Все-таки мы, немцы, неистребимый по части исполнения долга народ. Мы, русские, в это смысле куда грубее и своевольнее. Если что-то вбили себе в голову — например, насчет клятвы полицейскому, — этот бред не вышибить.
Я двинулся в сторону озера, забрел в парк, вволю полюбовался знаменитыми на всю Европу горными пиками, домами, когда-то приютившими занудливого Жан-Жака Руссо, циника Вольтера, а позже известного идеолога большевизма Владимира Ильича, в любви которому я несколько минут назад вполне определенно признался женевскому полицейскому.

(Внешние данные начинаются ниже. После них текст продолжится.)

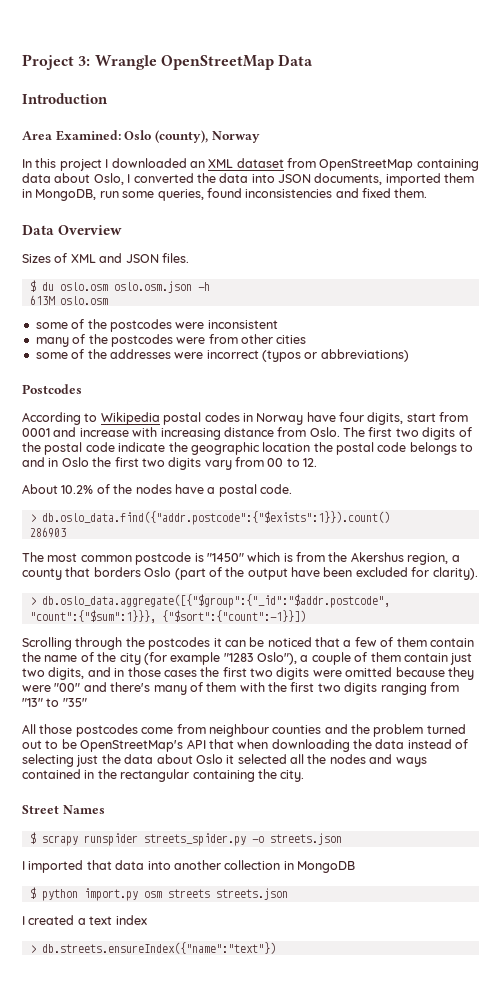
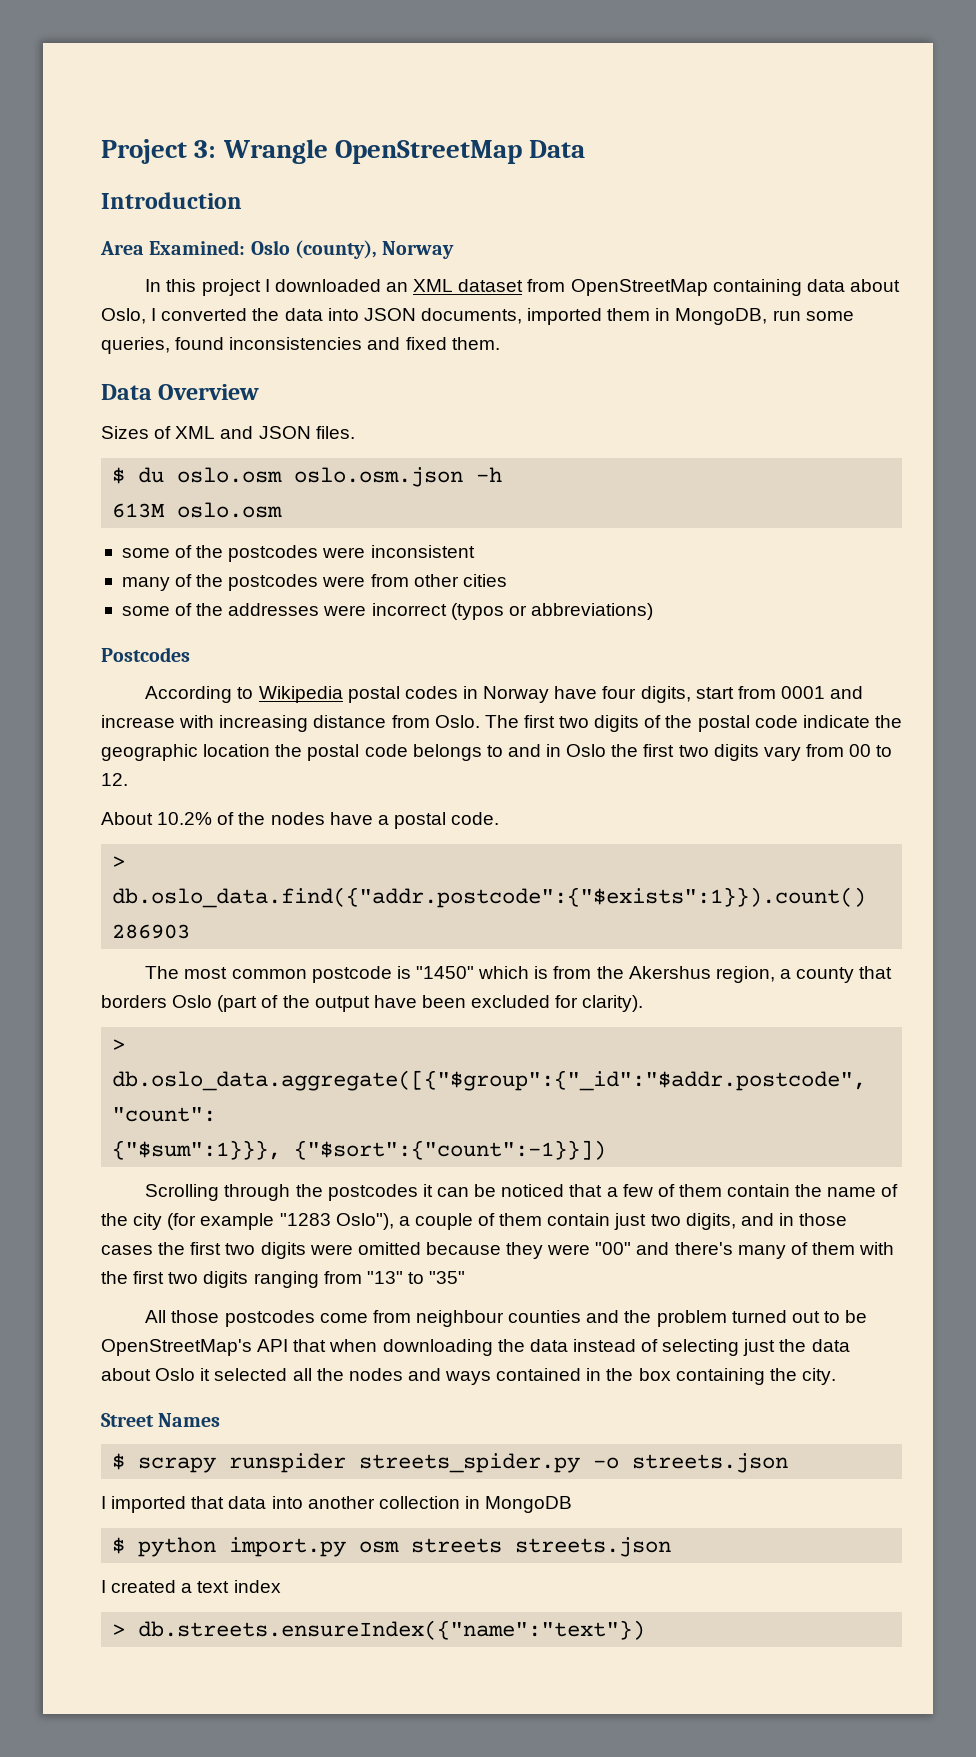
[29,610,156,623] "count":{"$sum":1}}}, -> [112,1107,217,1122] [112,1140,282,1160] "count": // {"$sum":1}}},
[120,769,190,782] rectangular -> [638,1368,671,1381] box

Хотелось завыть, но в Женеве это выглядело бы по меньшей мере странно. Этот город, являвшийся невероятным результатом человеческих усилий, предстал передо мной как образец наимудрейшей красоты, средоточие спокойствия, незамутненности и удивительного сочувствия к каждому, кто пытается сделать выбор. Даже название площади — «Place Bon Air», по-нашему — «Свежего воздух», или площадь Свежака — внушало поддержку.
Издали послышался бой курантов.
Полдень.
Я попытался взять себя в руки. Простейшая мысль, которую вколачивал в нас Трущев, внезапно обрела живую плоть.
«Каждый, — убеждал нас этот отъявленный энкаведешник, — кто решит прибегнуть к согласию, обязан заранее определиться, чем он готов пожертвовать, приглашая другого на танец. Потому что согласия без уступок не бывает. Усек?»